WHAT IS NEEDED
Work through the data below and give the number of lines holding the word "using", without any other text.

RECORDS TO USE
------

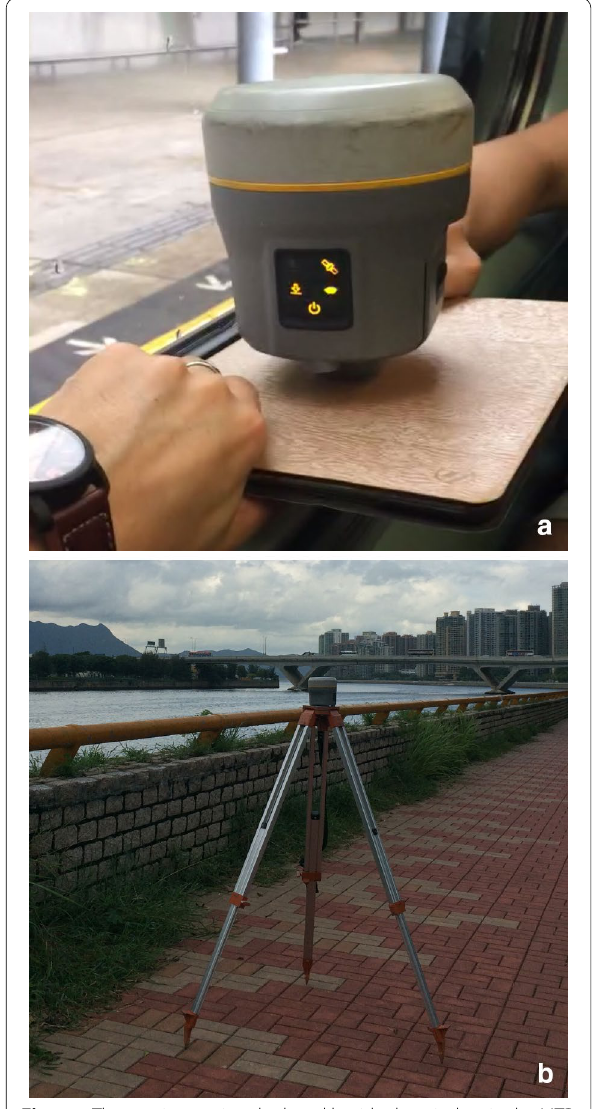
the Tai Shui Hang Station or southbound from the Tai Shui Hang Station to the Shek Mun Station, the MS receiver was always put at the same side where the SS receiver is located (left side in Fig. 2). The data was collected for around 80 min from 15:08 to 16:28 Hong Kong Time (HKT) on 19 June 2017. It took the MTR train approximately 5 min to run between the two stations and one data file was gener- ated for each journey. Ten sets of GNSS data were recorded by the MS receiver, but four of them were not used in this study due to their poor data quality. The poor data quality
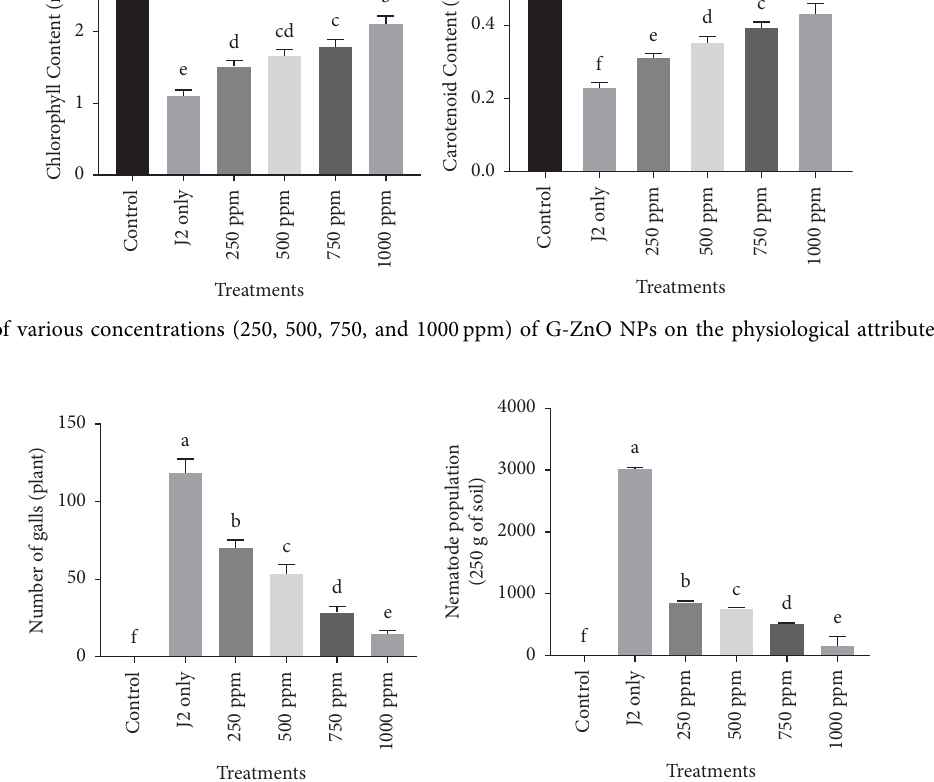
Figure 9: Efect of various concentrations (250, 500, 750, and 1000ppm) of G-ZnO NPs on the pathological attributes of chickpea. -0.5 0.0 0.5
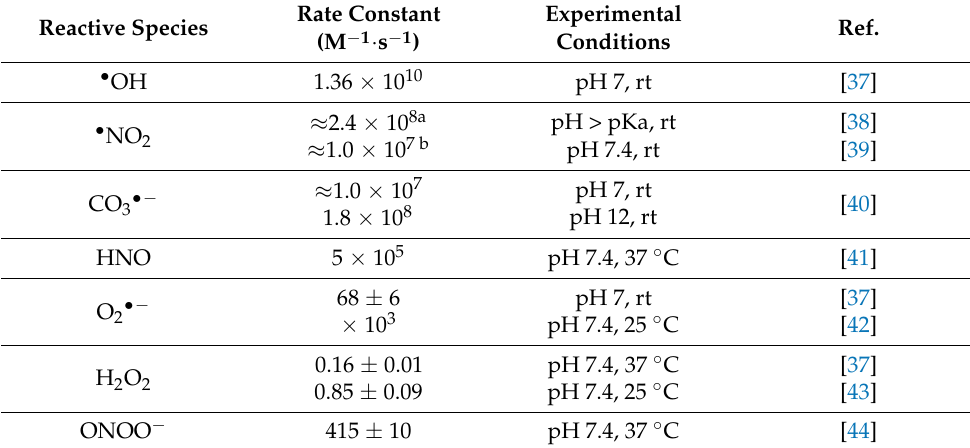
Table 1. Rate constants of N -acetylcysteine reactions with various compounds under different experimental conditions. Rate Constant Experimental Reactive Species (M − 1 · s − 1 ) Conditions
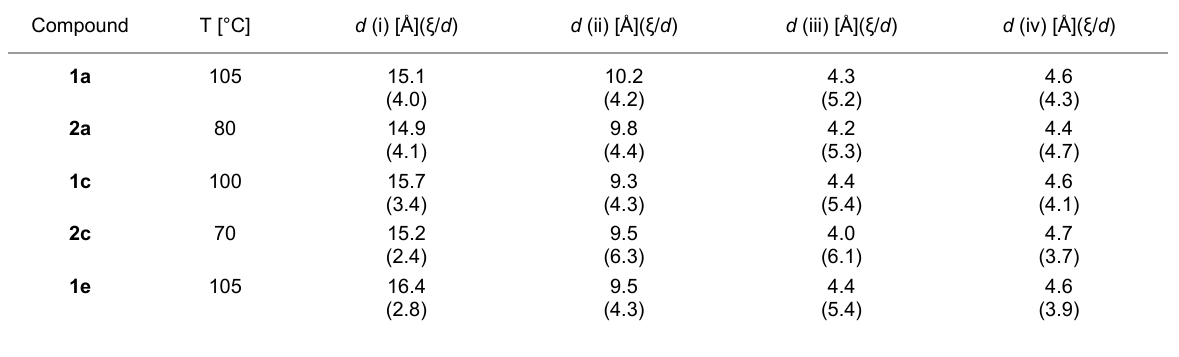
Table 2: X-ray diffraction data. The correlation length ξ was estimated from the half width of the reflections by using the Scherrer formula [33,34].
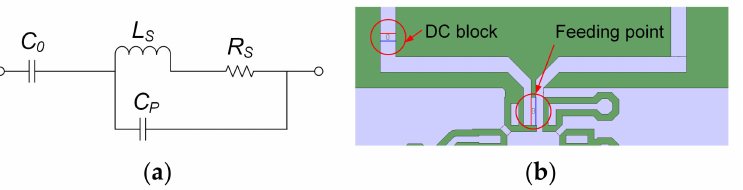
Figure A1. DC block: ( a ) Equivalent of real capacitor; ( b ) Fragment of an exemplary simulated RFID antenna with DC block.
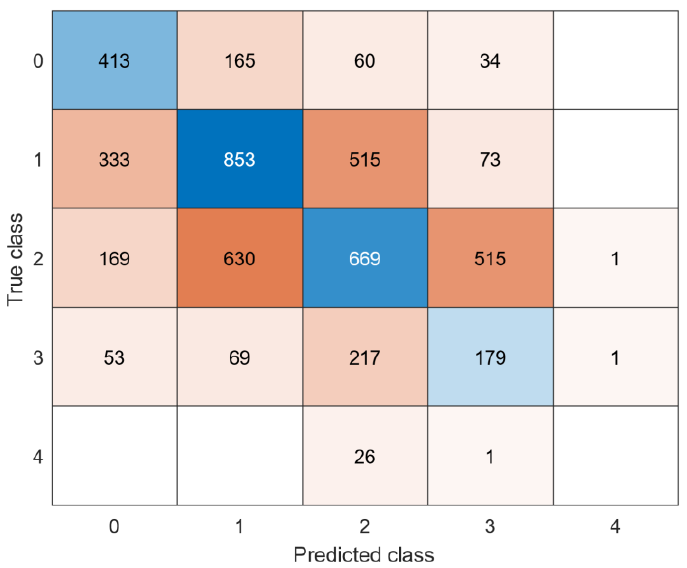
Figure 5. Confusion matrix: generalized model of upper extremities dystonia.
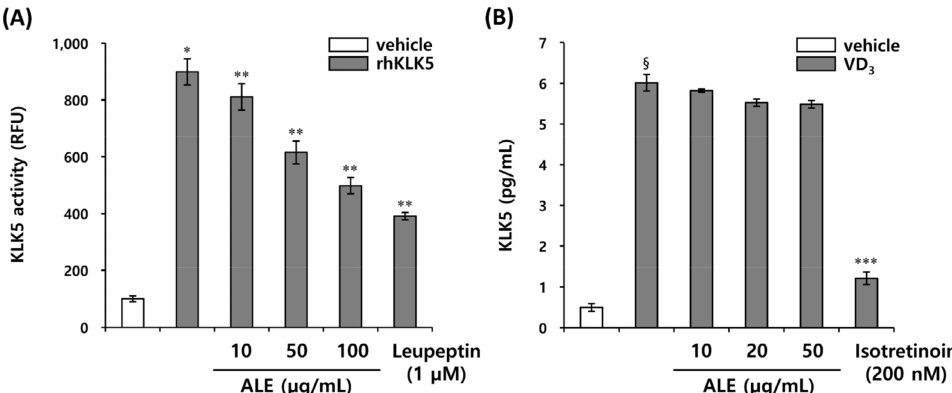
Figure 1. ALE inhibits KLK5 protease activity. ( A ) KLK5 activity was measured in relative fluo- rescence units (RFUs) using Boc-V-P-R-AMC, fluorogenic peptide substrate. ( B ) KLK5 expression was measured in HEKn induced by VD 3 . The results are expressed as mean ± standard devia- tion (SD) ( n = 3). * p < 0.01 vs. vehicle control; ** p < 0.05 vs. rhKLK5-treated control; § p < 0.01 vs. VD 3 -untreated control; *** p < 0.05 vs. VD 3 -treated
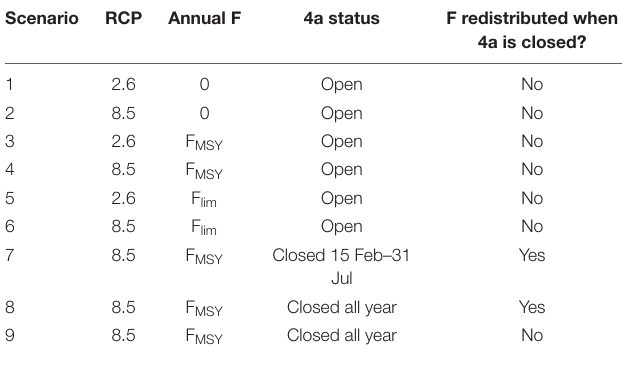
TABLE 2 | Summary of the multi-stressor future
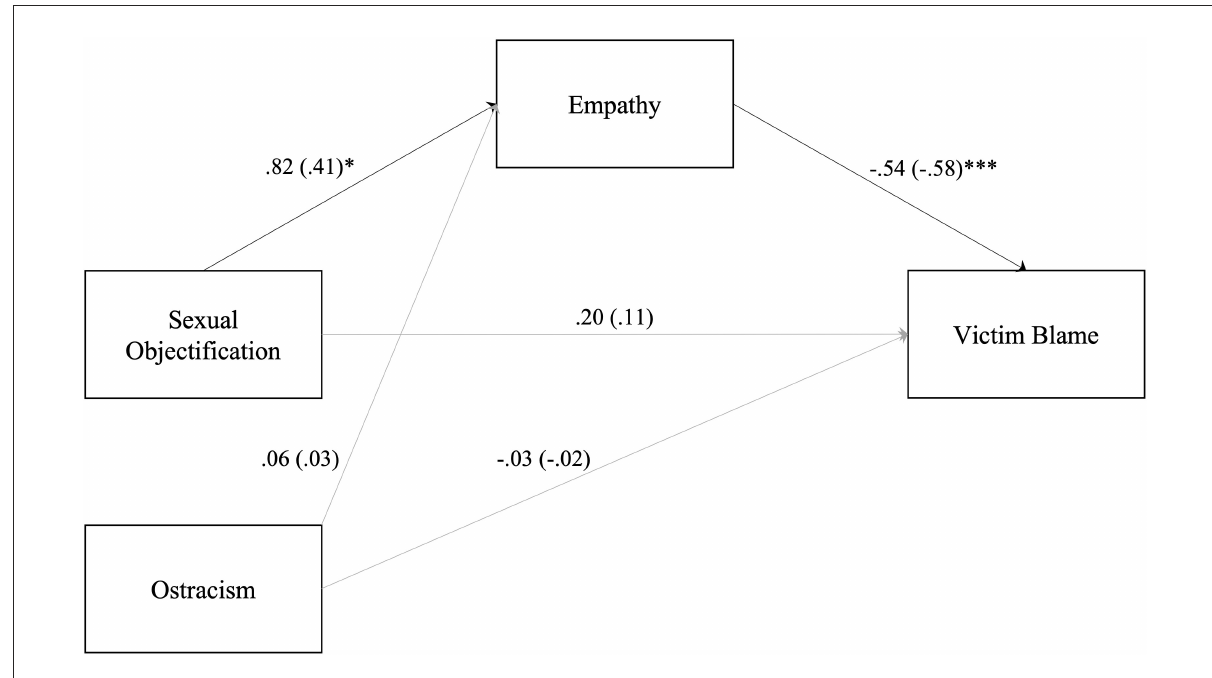
FIGURE1 Mediation model presenting the mediating role of empathy in the effects of sexual objectification (body condition) vs. neutral (face condition) and ostracism (away condition) vs. neutral on victim blame. * p < 0.05, *** p <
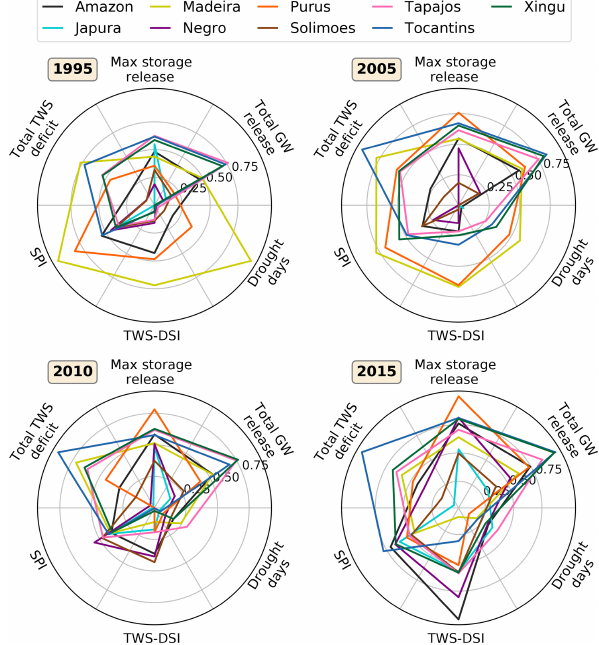
Figure 10. Intercomparison and comprehensive characterization of the severe drought events during the study period in the Amazon River basin and its sub-basins. Color coding in each subplot rep- resents individual river basins. Note that all variables are basin av- erages normalized (0–1) for each variable over all drought years. The bottom half of the variables in the figure are drought in- dices representing different types of droughts: TWS-DSI denotes TWS drought severity index (Sect. 2.7), SPI (Standardized Pre- cipitation Index) represents meteorological drought severity, and “drought days” represents hydrological drought severity in the basin (Sect. 2.6). The top half of the variables quantify the water deficit in terms of total TWS deficit (cumulative PET-P), water supply as the TWS release (max storage release), and the groundwater contribu- tion of TWS release (total GW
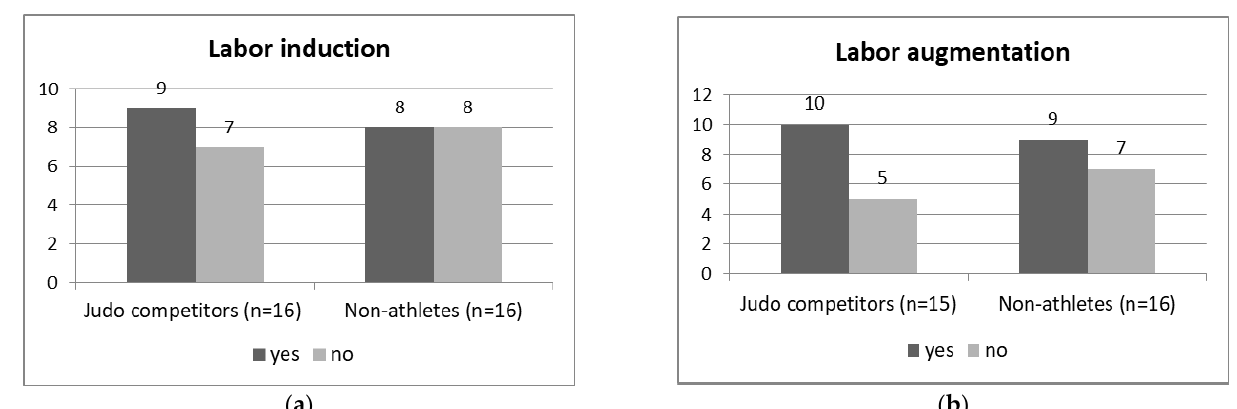
Figure 1. The numbers of first labor ( a ) induction [χ 2 with Yates correction (1) = 0, p = 1], and ( b ) augmentation [χ 2 with Yates correction (1) = 0.05, p = 0.82] in elite judo athletes and non-athlete controls.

------

FINISHED TASK
2